Over time, water erodes hillsides and even wears away rocks, pulverizing and carrying them off in miniscule pieces. Depending on the force and flow, water can uproot trees, carry off huge boulders, and strip houses from their foundations. Think for a moment of the tremendous amount of work necessary for God to cleanse our souls of all its self-centeredness and all its angst. Think of the enormity of the task of converting our sin-saturated hearts into the perfect image of Christ. What will it take? The water of the Word and the Holy Spirit.

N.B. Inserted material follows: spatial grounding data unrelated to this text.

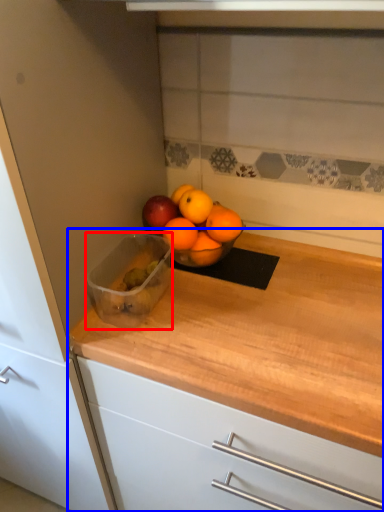
Question: Which object appears farthest to the camera in this image, glass bowl (highlighted by a red box) or countertop (highlighted by a blue box)?

Choices:
 (A) glass bowl
 (B) countertop

Answer: (A)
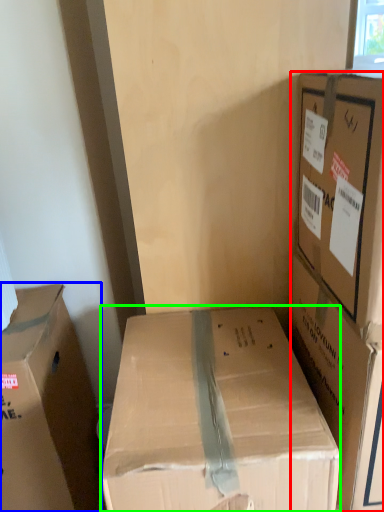
Question: Which is farther away from box (highlighted by a red box)? box (highlighted by a blue box) or box (highlighted by a green box)?

Choices:
 (A) box
 (B) box

Answer: (A)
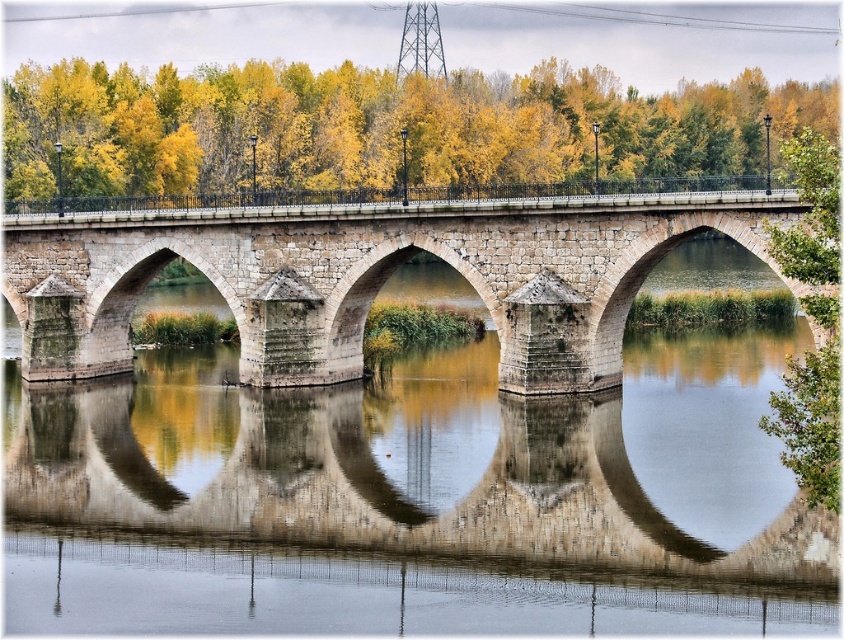
Between stone bridge at center and yellow leaves at center, which one is positioned lower?

Positioned lower is stone bridge at center.

Is stone bridge at center above yellow leaves at center?

Incorrect, stone bridge at center is not positioned above yellow leaves at center.

Locate an element on the screen. This screenshot has width=844, height=640. stone bridge at center is located at coordinates (368, 276).

Which is below, smooth stone water at center or stone bridge at center?

smooth stone water at center

Looking at this image, can you confirm if smooth stone water at center is positioned below stone bridge at center?

Yes, smooth stone water at center is below stone bridge at center.

This screenshot has width=844, height=640. Identify the location of smooth stone water at center. (437, 461).

Where is `smooth stone water at center`? smooth stone water at center is located at coordinates (437, 461).

Can you confirm if stone bridge at center is positioned below green leafy tree at right?

Yes.

Does stone bridge at center have a smaller size compared to green leafy tree at right?

Indeed, stone bridge at center has a smaller size compared to green leafy tree at right.

Which is in front, point (160, 262) or point (805, 381)?

Point (805, 381) is more forward.

Image resolution: width=844 pixels, height=640 pixels. I want to click on stone bridge at center, so click(368, 276).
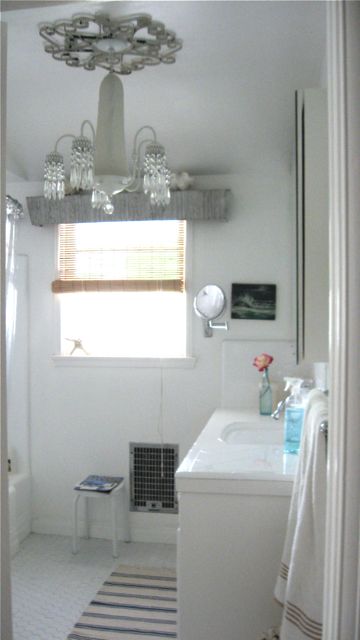
The width and height of the screenshot is (360, 640). Find the location of `empty drink bottle with flower`. empty drink bottle with flower is located at coordinates (265, 388).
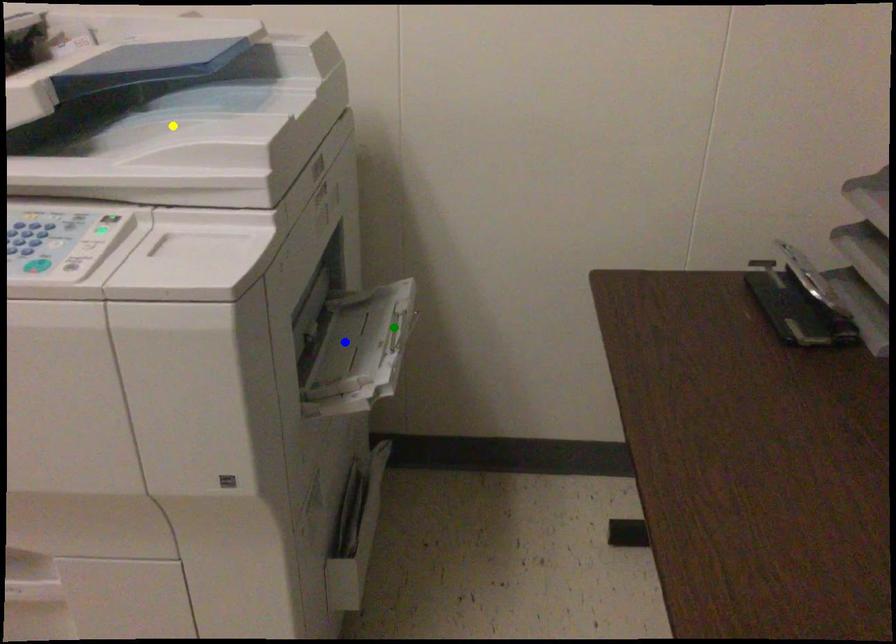
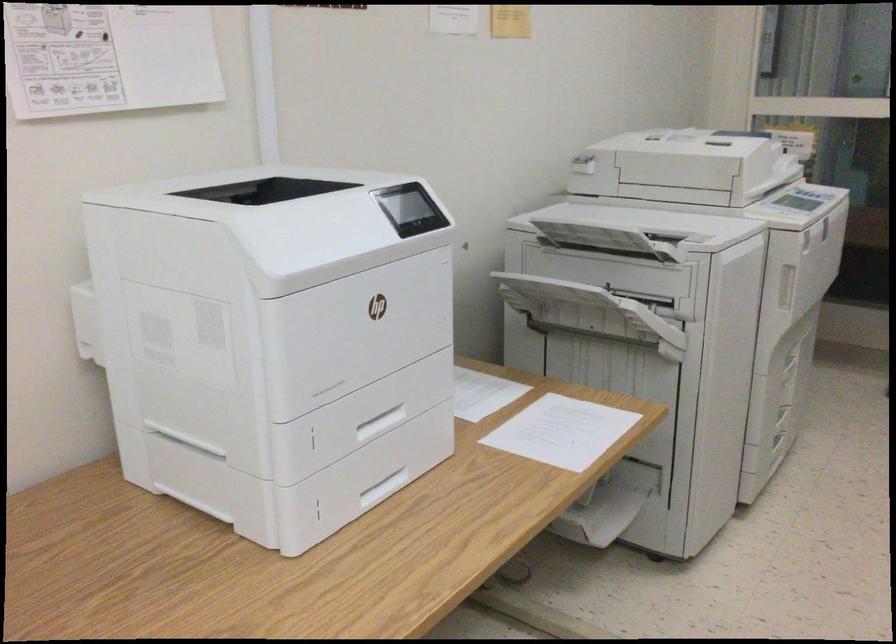
I am providing you with two images of the same scene from different viewpoints. Three points are marked in image1. Which point corresponds to a part or object that is occluded in image2?In image1, three points are marked. Which of them correspond to a part or object that is occluded in image2?Among the three points shown in image1, which one corresponds to a part or object that is no longer visible due to occlusion in image2?

blue point, yellow point, green point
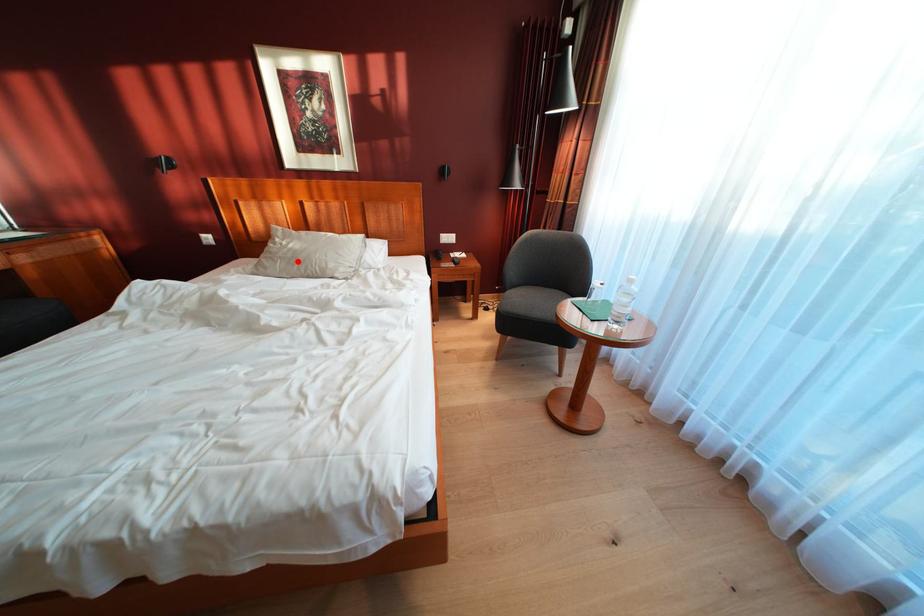
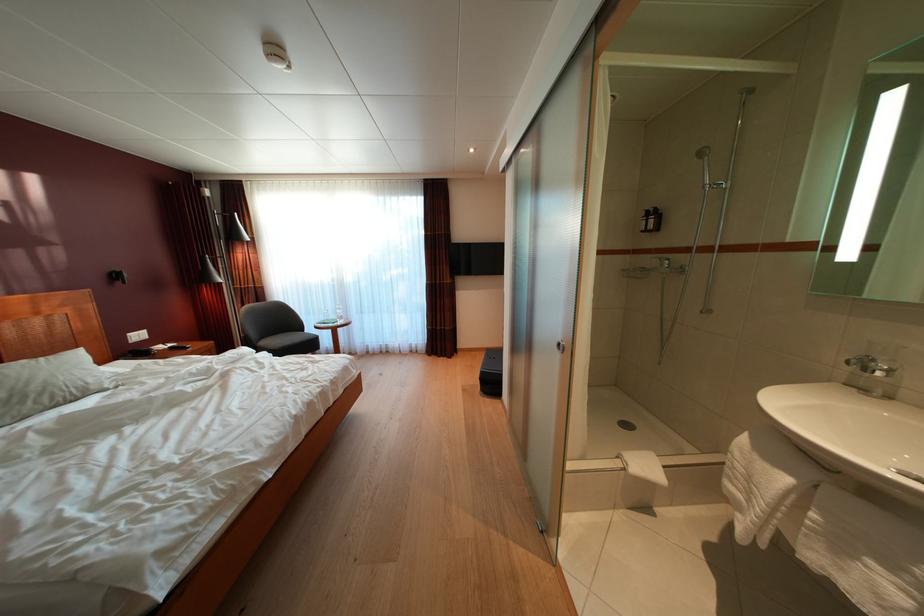
Locate, in the second image, the point that corresponds to the highlighted location in the first image.

(10, 400)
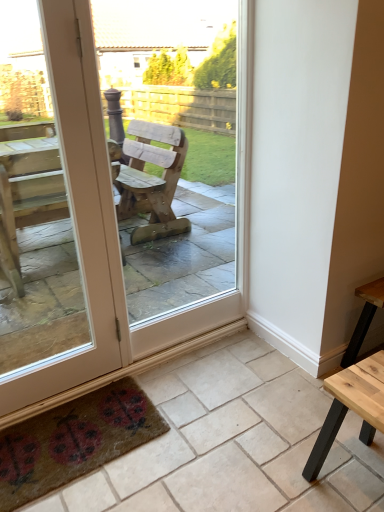
Question: Looking at the image, does textured brown mat with ladybugs at lower left seem bigger or smaller compared to light brown wooden table at lower right?

Choices:
 (A) big
 (B) small

Answer: (B)

Question: From the image's perspective, is textured brown mat with ladybugs at lower left located above or below light brown wooden table at lower right?

Choices:
 (A) above
 (B) below

Answer: (B)

Question: Which is farther from the wooden chair at center?

Choices:
 (A) brown textured mat at lower left
 (B) textured brown mat with ladybugs at lower left
 (C) light brown wooden table at lower right

Answer: (C)

Question: Which of these objects is positioned closest to the brown textured mat at lower left?

Choices:
 (A) wooden chair at center
 (B) light brown wooden table at lower right
 (C) textured brown mat with ladybugs at lower left

Answer: (C)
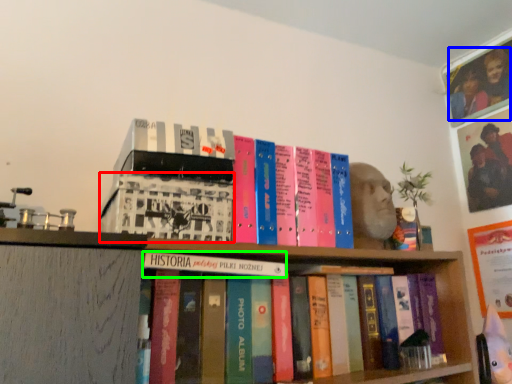
Question: Which object is positioned farthest from book (highlighted by a red box)? Select from couple (highlighted by a blue box) and book (highlighted by a green box).

Choices:
 (A) couple
 (B) book

Answer: (A)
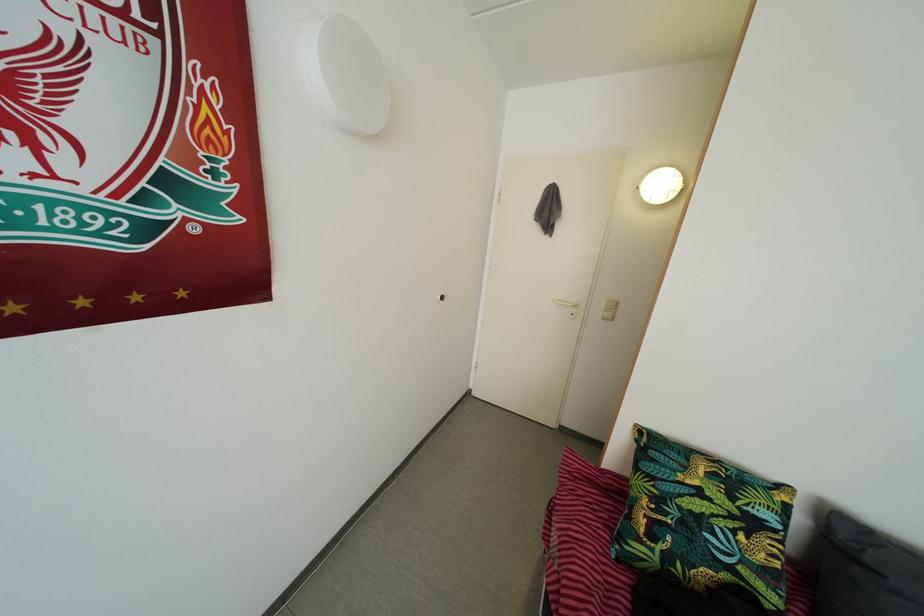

Most often they flow through our lives at a normal pace, gently wearing away the dirt within our souls, carrying it off; patiently, consistently reshaping our lives to conform to the likeness of Christ. But other times, the Holy Spirit uses the Word like a flood; we are suddenly hit full force with a revelation, a conviction, an event that causes major catastrophic change. In both these ways water has a powerful impact for change, whether slow and barely perceptible over time or rapid and cataclysmic. The water of the Spirit and the Word is molding us into its shape, its flow, moving out of the way anything that impedes His blessed Life within us, until our dirt-filled soul (mind, will, emotions) is as clean and clear as our reborn spirit that houses the Holy Spirit!


Let the water of the Word of God and of the Spirit have its effect in your life, eroding away the I-shaped sin-bent within your soul. Get in the Word and ask the Spirit to breathe that Word into your life, empowering it as it flows through every facet of your soul, your body, and your relationships. Out of your inmost being will flow rivers of living water! "Sanctify them with Your truth; Your Word is truth."